Simulations of Hydrogen Dispersion from Fuel Cell Vehicles' Leakages Inside Full-scale Tunnel
Abstract
In this work, real scale experiments involving hydrogen dispersion inside a road tunnel have been modelled using the Computational Fluid Dynamics (CFD) methodology. The aim is to assess the performance of the ADREA-HF CFD tool against full-scale tunnel dispersion data resulting from high-pressure hydrogen leakage through Thermal Pressure Relief Device (TPRD) of a vehicle. The assessment was performed with the help of experiments conducted by the French Alternative Energies and Atomic Energy Commission (CEA) in a real inclined tunnel in France. In the experiments, helium as hydrogen surrogate has been released from 200 bar storage pressure. Several tests were carried out examining different TPRD sizes and release directions (upwards and downwards).

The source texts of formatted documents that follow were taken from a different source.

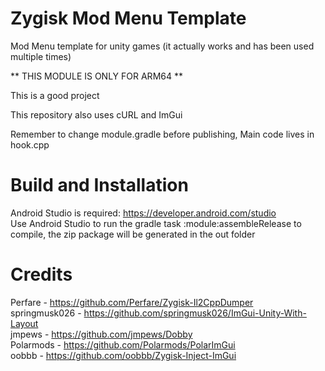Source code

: # Zygisk Mod Menu Template
Mod Menu template for unity games (it actually works and has been used multiple times)

** THIS MODULE IS ONLY FOR ARM64 **

This is a good project 

This repository also uses cURL and ImGui

Remember to change module.gradle before publishing,
Main code lives in hook.cpp

# Build and Installation
Android Studio is required: https://developer.android.com/studio  <br />
Use Android Studio to run the gradle task :module:assembleRelease to compile, the zip package will be generated in the out folder

# Credits
Perfare - https://github.com/Perfare/Zygisk-Il2CppDumper <br />
springmusk026 - https://github.com/springmusk026/ImGui-Unity-With-Layout <br />
jmpews - https://github.com/jmpews/Dobby <br />
Polarmods - https://github.com/Polarmods/PolarImGui <br />
oobbb - https://github.com/oobbb/Zygisk-Inject-ImGui <br />
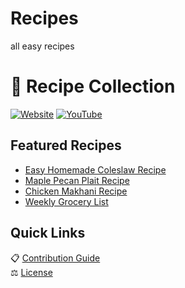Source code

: # Recipes
all easy recipes
# 🍳 Recipe Collection

[![Website](https://img.shields.io/badge/Visit-My_Cooking_Blog-blue?style=flat)](https://all-easyrecipes.com/)
[![YouTube](https://img.shields.io/badge/-YouTube-FF0000?style=flat&logo=youtube)](https://www.youtube.com/@easyrecipe120)

## Featured Recipes
- [Easy Homemade Coleslaw Recipe](./Recipes/Easy-Homemade-Coleslaw-Recipe.md)
- [Maple Pecan Plait Recipe](./Recipes/Maple-Pecan-Plait-Recipe.md)
- [Chicken Makhani Recipe](./Recipes/Chicken-Makhani-Recipe.md)
- [Weekly Grocery List](./Grocery-List-Template.md)

## Quick Links
📋 [Contribution Guide](./CONTRIBUTING.md)  
⚖️ [License](./LICENSE.md)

For the CFD evaluation two tests were considered: one with downwards and one with upwards release, both through a TPRD with a diameter of 2 mm. The comparison between the CFD results and the experiments shows the good predictive capabilities of the ADREA-HF code that can be used as a safety tool in hydrogen dispersion studies. The comparison reveals some of the strengths and weaknesses of both the CFD and the experiments. It is made clear that CFD can contribute to the design of the experiments and to the interpretation of the experimental results.